The first time I used a Magic Eraser, I simply couldn’t stop. Truth be told, I caught on a bit late. In fact, it wasn’t until a few months ago that a house guest, after listening to me complain about the scratches on my wall, introduced me to the gift that is this magical white sponge.
Dampened with water, I went through an entire 12-pack of Magic Erasers, scrubbing the red coat rack paint from my stark white entryway wall and the coffee mug rings on my white kitchen table (that I thought were there to stay). I scrubbed every surface until no mark was left untouched. The magic of this eraser had won me over. And it remains an important part of my cleaning toolkit. Magic Erasers can be, well, magic…but before you go crazy, check out these 10 things you should never do with a Magic Eraser.
If you’re like me, you’ve probably wondered on several occasions, as you’ve scrubbed crayon mark off the wall, about the magic behind this eraser. It comes down to one powerful ingredient.

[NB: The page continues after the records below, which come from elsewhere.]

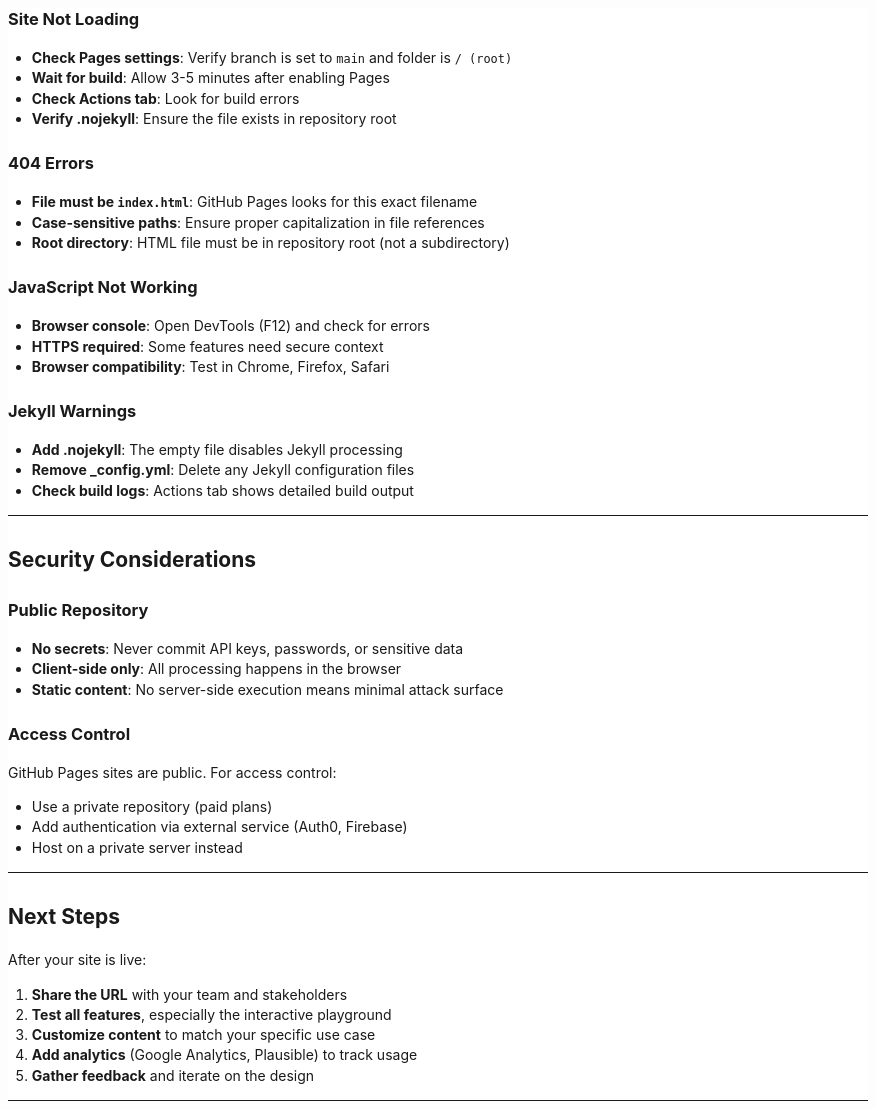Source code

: ### Site Not Loading

- **Check Pages settings**: Verify branch is set to `main` and folder is `/ (root)`
- **Wait for build**: Allow 3-5 minutes after enabling Pages
- **Check Actions tab**: Look for build errors
- **Verify .nojekyll**: Ensure the file exists in repository root

### 404 Errors

- **File must be `index.html`**: GitHub Pages looks for this exact filename
- **Case-sensitive paths**: Ensure proper capitalization in file references
- **Root directory**: HTML file must be in repository root (not a subdirectory)

### JavaScript Not Working

- **Browser console**: Open DevTools (F12) and check for errors
- **HTTPS required**: Some features need secure context
- **Browser compatibility**: Test in Chrome, Firefox, Safari

### Jekyll Warnings

- **Add .nojekyll**: The empty file disables Jekyll processing
- **Remove _config.yml**: Delete any Jekyll configuration files
- **Check build logs**: Actions tab shows detailed build output

---

## Security Considerations

### Public Repository

- **No secrets**: Never commit API keys, passwords, or sensitive data
- **Client-side only**: All processing happens in the browser
- **Static content**: No server-side execution means minimal attack surface

### Access Control

GitHub Pages sites are public. For access control:

- Use a private repository (paid plans)
- Add authentication via external service (Auth0, Firebase)
- Host on a private server instead

---

## Next Steps

After your site is live:

1. **Share the URL** with your team and stakeholders
2. **Test all features**, especially the interactive playground
3. **Customize content** to match your specific use case
4. **Add analytics** (Google Analytics, Plausible) to track usage
5. **Gather feedback** and iterate on the design

---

The main ingredient in the Magic Eraser is melamine foam, which is made of carbon, hydrogen, and nitrogen. This foam is an effective sponge-like material. The combination of hard and soft structures within the “sponge” is what makes the magic. Melamine foam is harder than what makes up most stains, but it’s softer than most of the surfaces those stains are on. This allows the Magic Eraser to remove stains without scratching the surface underneath or around the stain.
Ever notice how a Magic Eraser sort of disintegrates as you scrub? Its sponge-like cell structure is delicate enough that it wears off on the durable layer under the stain. In other words, the scrubbing of the sponge loosens the dirt, while its open-cell structure soaks up and grabs the grime. Want to get your house sparkling clean in less time? Check out these speed-cleaning tips and top products that will save you hours of cleaning each week.
And in case you’re still skeptical, read this review on the Mr. Clean website:
“Mr. Clean Magic Eraser stinks. My son drew on a recently painted wall with a Sharpie (the brand name, not a cheap knockoff), small drawing, but a drawing nonetheless. I figured the best way to have him learn his lesson was to go up there, scrub for a long time, then I’ll go finish it up (he’s only 6). Nope. I handed him the Magic Eraser and told him to go upstairs and clean the wall. Literally two minutes later he comes down, ‘I’m all done Daddy.’ I walk up to check, nothing. Thanks to Mr. Clean and his ‘magic eraser’ I now have to figure out another way to teach my kids not to draw on walls.”